‘All learning begins with a connection’

George has posted a useful summary of the course so far http://ltc.umanitoba.ca/connectivism/?p=173 in which he says ‘All learning begins with a connection’, which has prompted me to consider the reasons why and the circumstances under which it might not be possible to make connections.

Robin Heyden has a post on her blog Stepping Stones about the personal qualities that might be needed to make connections, which brings up the interesting consideration of the introvert, the ‘lurker’ and the shy person and whether this particular personality type makes fewer or less effective connections. I suspect that their strength might be in being the ‘weak ties’. We musn’t forget too that people can be making conceptual connections as opposed to social connections.

Of course as is pointed out in the Moodle thread – Do networks cause the end of geography? – huge numbers of people around the world do not even have electricity, so that in itself would prevent digital connections – although I think we have established that you do not need to be online to be connected.

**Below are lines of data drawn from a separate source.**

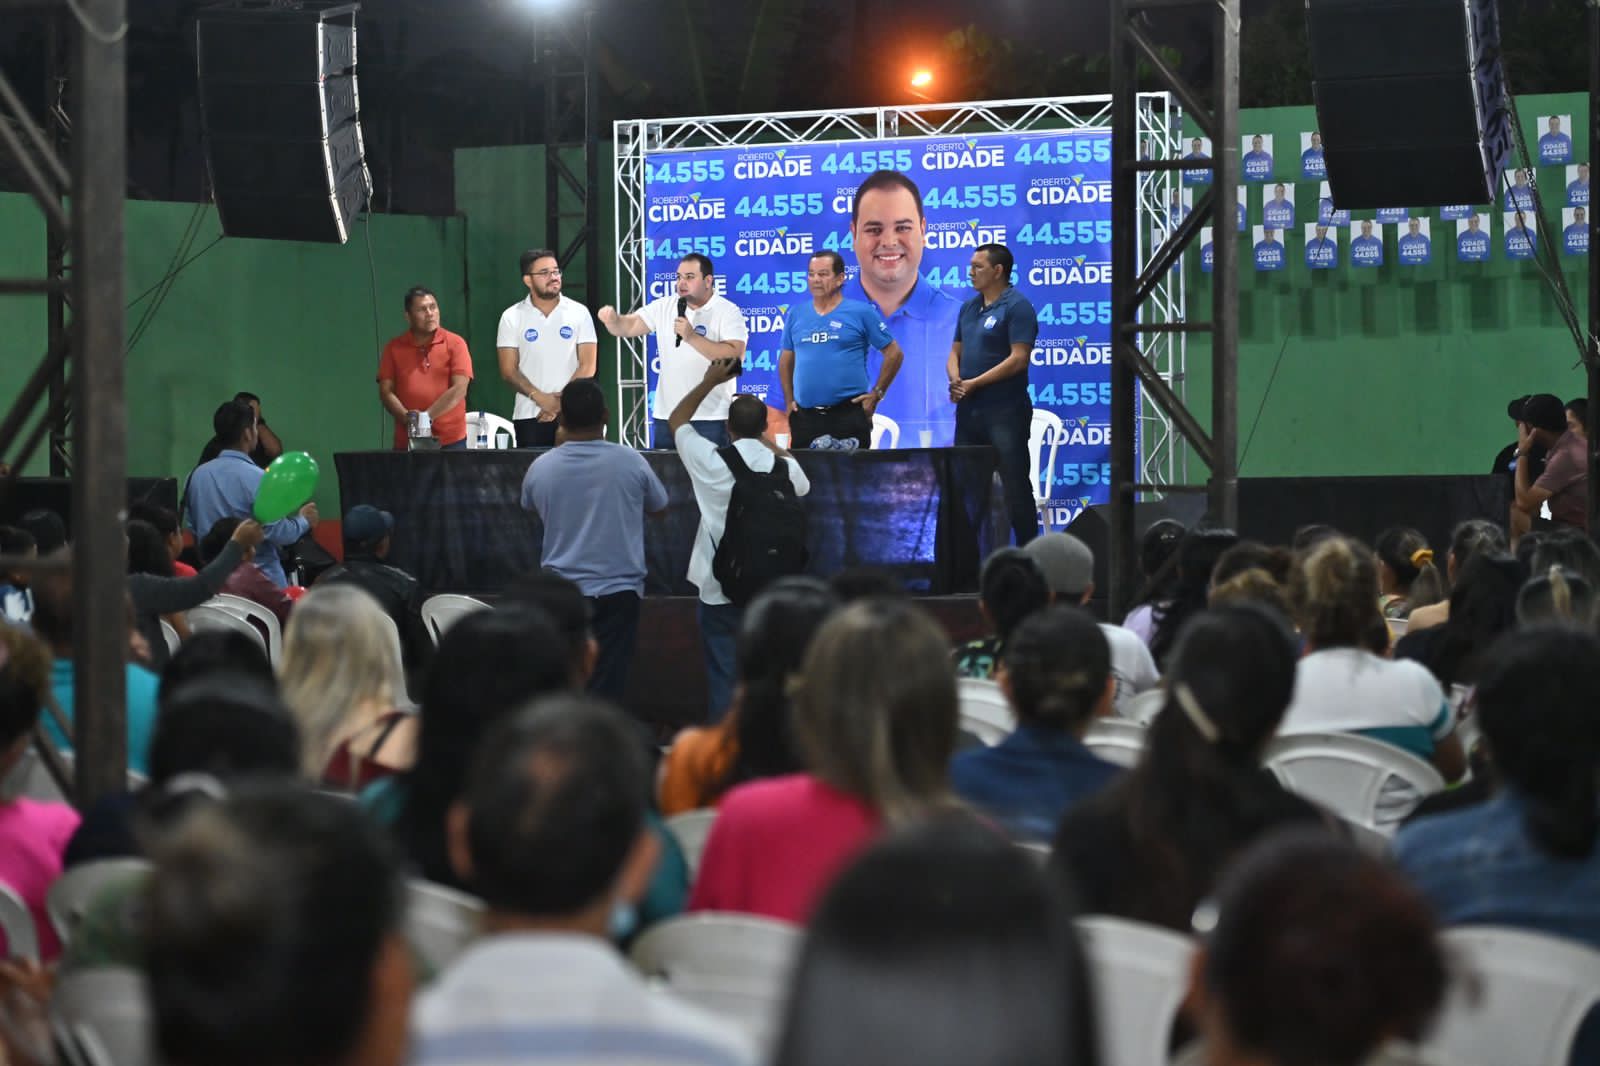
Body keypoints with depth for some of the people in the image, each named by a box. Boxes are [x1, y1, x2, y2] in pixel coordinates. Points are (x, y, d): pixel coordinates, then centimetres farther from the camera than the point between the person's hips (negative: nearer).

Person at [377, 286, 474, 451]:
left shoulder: (455, 343, 2)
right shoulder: (394, 348, 8)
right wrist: (407, 417, -15)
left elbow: (459, 389, -7)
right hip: (407, 442, 1)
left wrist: (426, 416, -16)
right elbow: (386, 392, 3)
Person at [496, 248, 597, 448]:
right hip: (529, 416, 0)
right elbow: (508, 371, 0)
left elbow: (587, 366, 0)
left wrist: (561, 400, -11)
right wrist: (540, 397, -14)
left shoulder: (579, 313, 4)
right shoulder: (512, 317, 4)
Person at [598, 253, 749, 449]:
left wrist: (692, 337, -22)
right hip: (666, 416, 5)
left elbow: (735, 356, -18)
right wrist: (612, 319, -18)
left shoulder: (728, 312, -5)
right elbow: (627, 327, 5)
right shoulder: (663, 307, 8)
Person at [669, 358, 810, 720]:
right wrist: (769, 444, 34)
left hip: (720, 594, -2)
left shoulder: (712, 462, -10)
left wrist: (709, 381, 13)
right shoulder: (785, 467, -3)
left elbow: (676, 421, 8)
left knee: (723, 679, 1)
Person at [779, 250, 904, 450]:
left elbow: (893, 353, 2)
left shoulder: (860, 313, -1)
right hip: (805, 416, 3)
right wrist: (789, 401, 10)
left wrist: (877, 393, -2)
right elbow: (786, 360, 18)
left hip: (848, 414, -3)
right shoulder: (796, 314, 10)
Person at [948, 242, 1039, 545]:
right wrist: (955, 380, -4)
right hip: (969, 410, 8)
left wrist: (974, 383, -17)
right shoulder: (969, 308, 15)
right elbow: (955, 352, 19)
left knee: (1015, 486, -5)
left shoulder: (1017, 307, -9)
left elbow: (1018, 359, -17)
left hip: (1005, 409, -8)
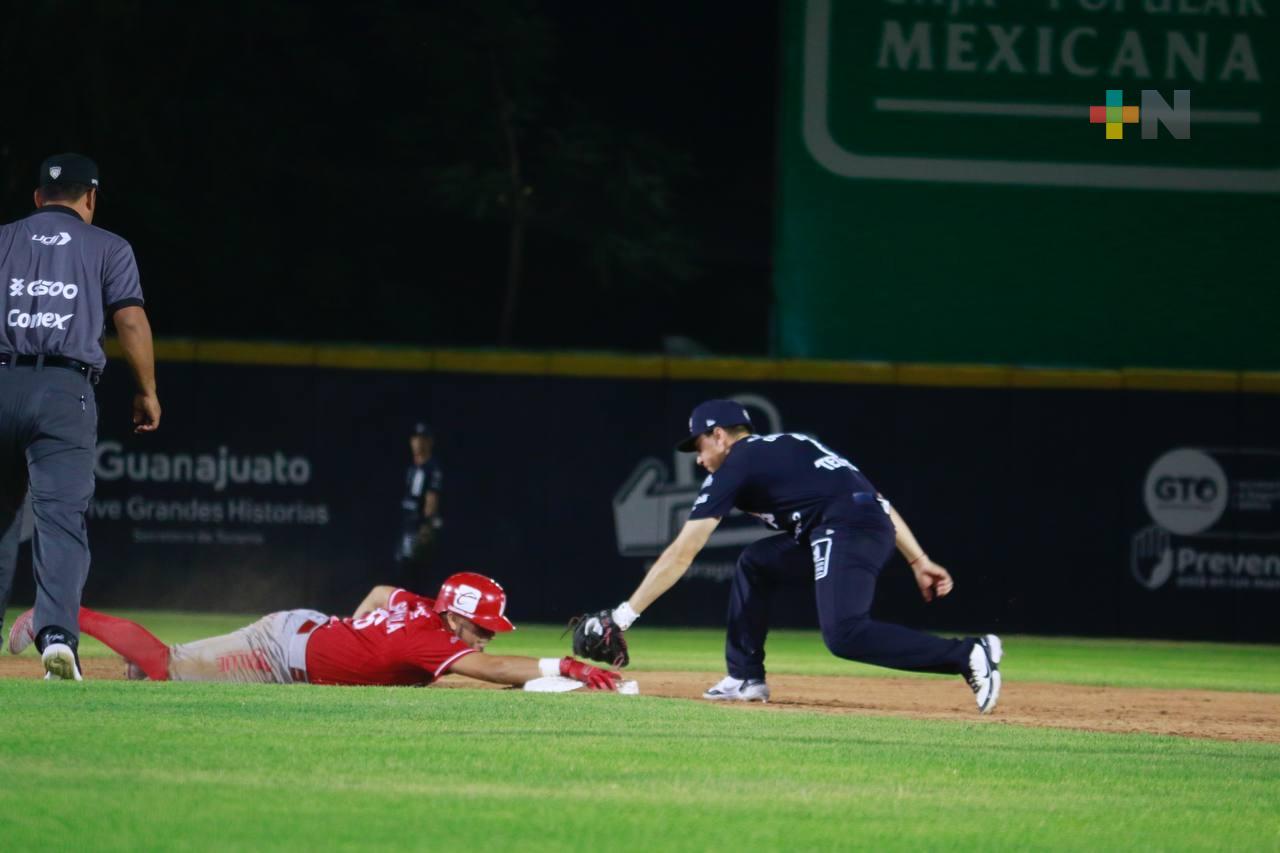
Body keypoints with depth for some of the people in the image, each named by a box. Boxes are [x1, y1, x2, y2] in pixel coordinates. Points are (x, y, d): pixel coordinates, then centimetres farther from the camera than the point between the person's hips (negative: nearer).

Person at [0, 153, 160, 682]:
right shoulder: (107, 248, 12)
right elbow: (131, 321, 2)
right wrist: (147, 392, 10)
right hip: (65, 390, -2)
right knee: (62, 518, -9)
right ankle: (57, 634, -28)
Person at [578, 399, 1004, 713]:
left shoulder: (735, 466, 8)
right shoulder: (790, 446, 30)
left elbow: (681, 555, 5)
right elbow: (870, 499, 22)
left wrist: (623, 616, 7)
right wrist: (919, 561, 19)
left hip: (845, 530, -9)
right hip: (880, 524, 9)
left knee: (844, 634, -24)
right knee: (755, 563, 22)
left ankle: (967, 654, -31)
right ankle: (746, 678, 20)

Then there are the people with disabilities – physical, mental or social – that might prevent effective learning connections from being made.

I have mentioned elsewhere in this blog that emotion and an ability to understand norms might also affect a person’s ability to make connections.

I haven’t yet got my head round how identity is linked to the ability to make connections. If we assume that identity is both influenced by the network and in turn influences the network, then what is the effect on identity of not making connections?

Still thinking…….

4 thoughts on “‘All learning begins with a connection’

  1. Steve Sorden October 16, 2008 / 5:39 pm

    If we accept that connected learning is the new norm for learning in the digital age, then it does create the possibility of a whole new type of digital divide, doesn’t it?

    Does it mean that someone who is not naturally gregarious has to assume an identity that isn’t real in order to form and maintain the types of connections necessary for learning?

  2. Tom Whyte October 17, 2008 / 4:57 am

    That is an interesting take in regards to the connections we need to make in order for this theory to hold true. Can physical and or mental limitations limit our ability to use this theory. However, this logic can then be easily applied to all learning theories. This does not dismiss them, only makes us realize that not every does or can learn the same way, so multiple approaches need to be taken.

  3. jennymackness October 17, 2008 / 11:15 am

    Thank you Steve, John and Tom for your comments. I do wonder about what the possible consequences of a digital divide will be. In the Elluminate call to Alec Couros this week, there was talk of digital identities and digital citizenship. What will this mean for all the people who are not digitally connected?

    I don’t think disability necessarily limits connections, but it could limit digital connections (although Stephen Hawking is an example where of where it has assisted connectivity).

    I think this course has shown that you can increase the size and diversity of your network online, but whether this makes the network a more effective learning environment than an offline network, I wouldn’t like to say. I think about it though!